Andemariam Teklesenbet Beyene has benefited from a multidisciplinary approach to surgery. In June, the postgraduate student's cancer-riddled windpipe was replaced with one that had been created in a laboratory. Scientists at University College London created a glass replica of his trachea and two main bronchi, onto which they deposited layers of a porous polymer nanocomposite. Colleagues in Sweden soaked the structure in a solution of Beyene's bone-marrow stem cells to create a fully synthetic organ for transplantation. Windpipes have been replaced before, but Beyene's operation was unique in that no donor was required and there is no risk of rejection. The procedure was a triumph of cooperation, both between international researchers and between the physical and biological sciences.

Materials science has long been recognized as important in such advances. But the field's role is not confined to building biomimetic scaffolds for tissues and organs. The elasticity and surface topography of substrates can control stem-cell growth and differentiation, so materials research can help scientists to prepare cells for clinical use. And it can unravel the biological mechanisms that direct stem-cell behaviour.

Nanotechnology allows researchers to create materials with exquisitely fine structural detail, which are set to be increasingly useful in biology and medicine. Where surface structure and chemistry can be engineered to the cellular and subcellular level, scientists have unprecedented control in probing the responses of cells to their environment.
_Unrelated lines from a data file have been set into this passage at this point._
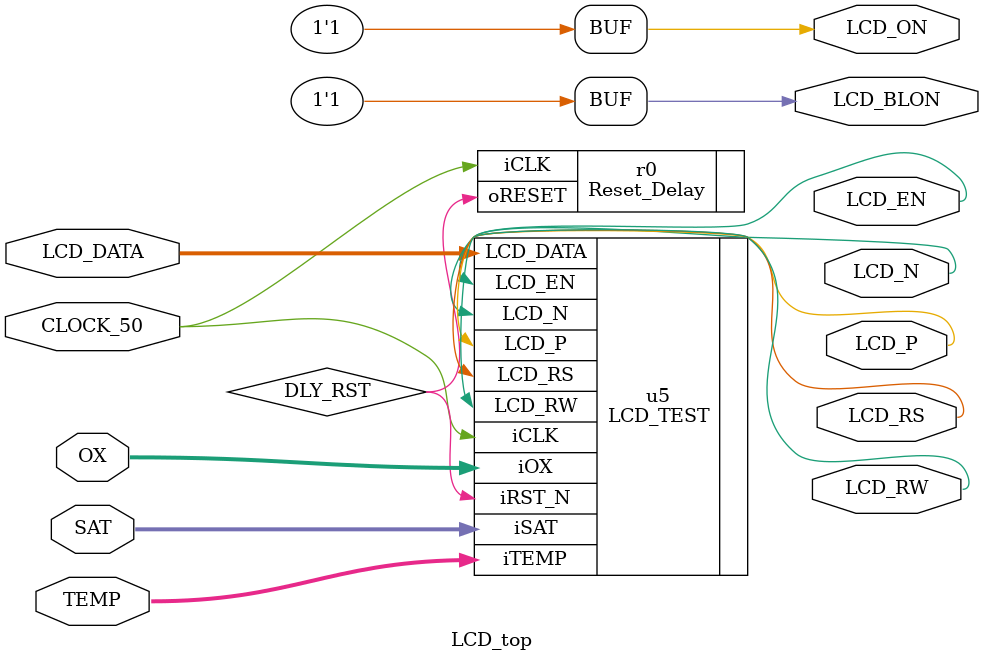
<source format=v>

module LCD_top(
                CLOCK_50,  //50 MZ
					  SAT,      //Valor de Saturación
					  OX,       //Valor de Oxigencaión
					  TEMP,     //Valor de Temperatura
                 LCD_ON,   //LCD Power ON/OFF
                 LCD_BLON, //LCD Back Light ON/OFF
                 LCD_RW,   //LCD Read/Write Select, 0 = Write, 1 = Read
                 LCD_EN,   //LCD Enable
                 LCD_RS,   //LCD Command/Data Select, 0 = Command, 1 = Data
                 LCD_DATA, //LCD Data bus 8 bits
                 LCD_N,    //Negativo Diodo Back Light
                 LCD_P     //Positivo Diodo Back Light
               );
               
input CLOCK_50;       //50 MHz
input [7:0] SAT;      //Valor de Saturación
input [7:0] TEMP;     //Valor de Temperatura
input [7:0] OX;       //Valor de Oxigencaión
inout [7:0] LCD_DATA; //LCD Data bus 8 bits

output LCD_ON;        //LCD Power ON/OFF
output LCD_BLON;      //LCD Back Light ON/OFF
output LCD_RW;        //LCD Read/Write Select, 0 = Write, 1 = Read
output LCD_EN;        //LCD Enable
output LCD_RS;        //LCD Command/Data Select, 0 = Command, 1 = Data
output LCD_N;         //Negativo Diodo Back Light
output LCD_P;         //Positivo Diodo Back Light

//LCD ON
assign LCD_ON =   1'b1;
assign LCD_BLON = 1'b1;
//Back Light ON

wire DLY_RST;

Reset_Delay r0 ( .iCLK(CLOCK_50), .oRESET(DLY_RST)  );

LCD_TEST u5 (//Host Side
             .iCLK(CLOCK_50),
				 .iSAT(SAT),
				 .iTEMP(TEMP),
				 .iOX(OX),
             .iRST_N(DLY_RST),
             //    LCD Side
             .LCD_DATA(LCD_DATA),
             .LCD_RW(LCD_RW),
             .LCD_EN(LCD_EN),
             .LCD_RS(LCD_RS),   
				 .LCD_N(LCD_N),                            
				 .LCD_P(LCD_P)
             );

endmodule

</source>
A paper in this month's Nature Materials reports a nanostructured substrate that can maintain stem-cell viability and allow cells to grow for eight weeks (R. J. McMurray et al. Nature Mater. 10, 637–644; 2011). Cells cultured on these surfaces provide insight into the biomolecular factors that control cell-signalling pathways.

But high-profile success of clinical work using tissue scaffolds could draw attention, and funding, away from such fundamental contributions. This may already be happening, at least in Britain. In July, just over a week after news broke of Beyene's operation, the UK government's Office of Life Sciences published a report called Taking Stock of Regenerative Medicine in the United Kingdom. It recognizes that research in the physical sciences is needed to move regenerative medicine from the laboratory to the clinic, and notes that new materials, diagnostics and imaging are needed. But it frames useful materials research solely in terms of engineering scaffolds for delivery and application.

In doing so, the government misses an opportunity to outline a remit to investigate materials and the way they control stem cells. Such an approach would help biomedical engineers to design scaffolds and matrices with cell behaviour as a priority, rather than an afterthought.

And although the paper in Nature Materials and the engineered trachea (both UK-based research efforts) show that nanotechnology is important to all areas of regenerative medicine, the word nanotechnology does not feature once in the report's 58 pages.

The United Kingdom has no ongoing funding programme that specifically focuses on nanotechnology. In July, Cientifica, a nanotechnology consultancy based in London, released an assessment of global spending in the field that placed Britain almost last, just above India. Richard Jones, a former nanotechnology adviser to the UK Engineering and Physical Sciences Research Council, argues on his blog that Britain has given up on nanotechnology (http://go.nature.com/xxoy9x).

To help to reverse the trend, scientists, universities and funders should highlight research areas in which nanotechnologists can contribute to scientific success. Regenerative medicine offers such an opportunity.